B3) Comparing the outcomes of the different bidding behaviours (TBSF1 against HALLWF1)
In Monday’s article ‘Using the GSD2020 to explore operating patterns across generation types’, Marcelle gives a pretty clear explanation of how to use the GSD2020 to review the outcome of the bidding behaviour above that should be helping both units avoid negative prices in South Australia.

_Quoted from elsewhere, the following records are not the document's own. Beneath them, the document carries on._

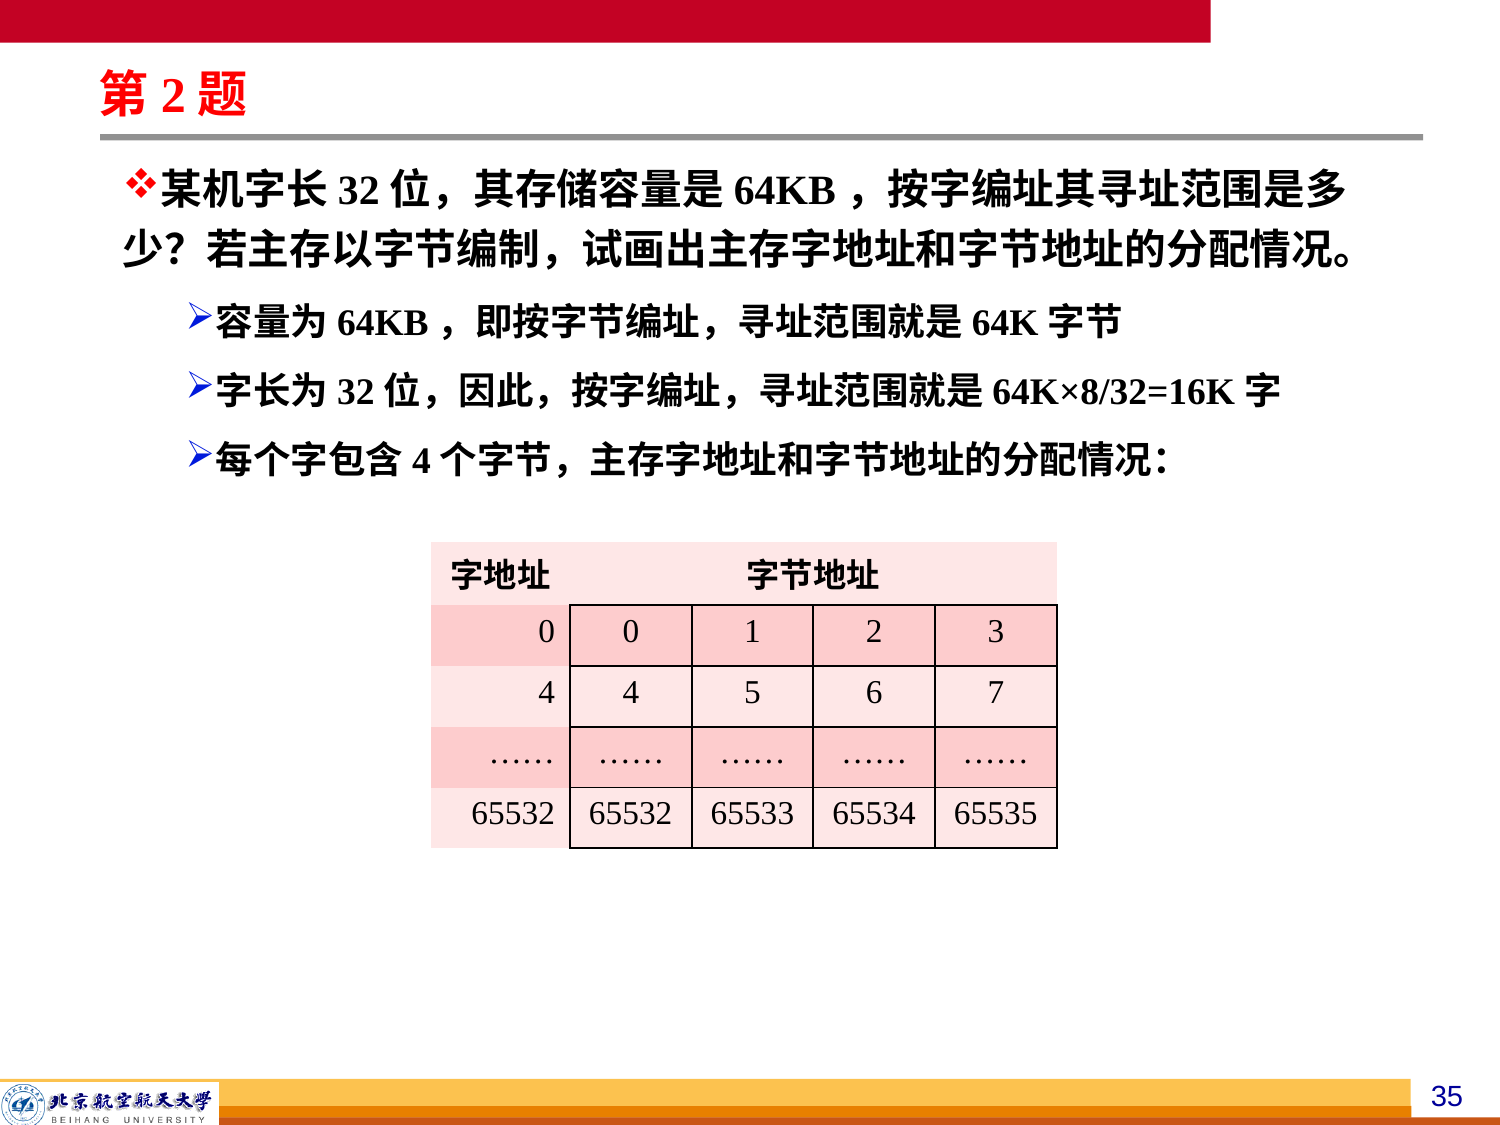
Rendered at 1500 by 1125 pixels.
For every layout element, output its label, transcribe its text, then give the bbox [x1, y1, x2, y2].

table_cell 0 [431, 605, 569, 666]
table_cell …… [693, 728, 812, 787]
table_cell 65534 [814, 788, 934, 847]
table_cell …… [571, 728, 691, 787]
table_cell 7 [936, 667, 1056, 726]
table_header 字地址 [431, 542, 570, 605]
table_cell …… [936, 728, 1056, 787]
table_cell …… [814, 728, 934, 787]
table_cell 4 [571, 667, 691, 726]
table_cell 65535 [936, 788, 1056, 847]
table_cell 2 [814, 606, 934, 665]
table_cell 6 [814, 667, 934, 726]
title 第2题 [88, 66, 951, 128]
table_cell 0 [571, 606, 691, 665]
table_cell 5 [693, 667, 812, 726]
picture [0, 1082, 219, 1125]
list 某机字长32位，其存储容量是64KB，按字编址其寻址范围是多少？若主存以字节编制，试画出主存字地址和字节地址的分配情况。 容量为64KB，即按字节编址，寻址范围就是64K字节 字长为32位，因此，按字编址，寻址范围就是64K×8/32=16K字 每个字包含4个字节，主存字地址和字节地址的分配情况： [112, 148, 1412, 498]
table_cell 4 [431, 666, 569, 727]
table_cell …… [431, 727, 569, 788]
table_cell 3 [936, 606, 1056, 665]
table_cell 65532 [431, 788, 569, 848]
table_cell 1 [693, 606, 812, 665]
table_header 字节地址 [570, 542, 1057, 604]
table_cell 65533 [693, 788, 812, 847]
table_cell 65532 [571, 788, 691, 847]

This features the ‘RRP Energy Harvest’ widget on the ‘B’ Pages inside of the GSD2020, which looks at data on a dispatch interval basis (note Marcelle’s comments about how the 5/30 issue affects this). Here is what we see for the ‘price harvest’ for TBSF1:
Let’s compare this to HALLWF1 … which shows a higher exposure to negative prices. The dark purple bars show the output in these dispatch price ranges (whereas the light purple show the availability – not so important in this particular question):
So it seems fair to conclude that TBSF1 will have been more effective at avoiding negative trading prices through 2020 compared to HALLWF1.
Perhaps we can conclude that the split/conflicted incentives between AGL Energy (paying the Generator Owner, but getting paid wholesale) and the Generation Owner (getting paid by AGL Energy, and presumably not being exposed to wholesale spot even at negative prices) has ended up producing some expensive outcomes for AGL in this impairment.
(C) Two quick observations
Two big points jump out at me related to this announcement:
Observation #1) The huge size of the impairment today should be a reminder to everyone that the costs of making poor contracting decisions can be quite large … topical, given the spike in interest in (for instance) Energy Users signing up directly with renewable PPAs.
Observation #2) It’s a common refrain (by energy user advocates and others) that ‘customers end up paying for everything’ … especially in relation to market reform deliberations. However…
2a) … this is one case where it is the AGL Energy shareholders that are paying for the (what some might see as ‘poor’, in hindsight) decisions made ~10 years ago in contracting with what appears to be turning out as an incorrect view of the future.
(i) It might be that some of the other long-time retailers will make similar announcements at some point?
(ii) Though painful for shareholders in this instance, this is one reminder of the benefits of a competitive market.
2b) I also noted the coincident AEMC announcement today that they would not allow network companies to drag forward cost recovery on Project Energy Connect. To what extent is this another reminder of:
(i) some key differences between the regulated approach in the (monopoly) network sector and the competitive approach in the generation sector;
(ii) and (perhaps?) some inherent risks that might underlie possible moves to introduce ‘Capacity Markets’ or ‘Ahead Markets’ as part of the ‘NEM 2.0’ market reform process
i.e. where a central body acts as monopoly single buyer of capacity that is not needed till some future point in time – hence where customers might wear (more of?) the risk on two sides:
1. Too much capacity … and customers pay for the contracts
2. Not enough capacity … and customers pay with high spot prices (and possibly lights out)?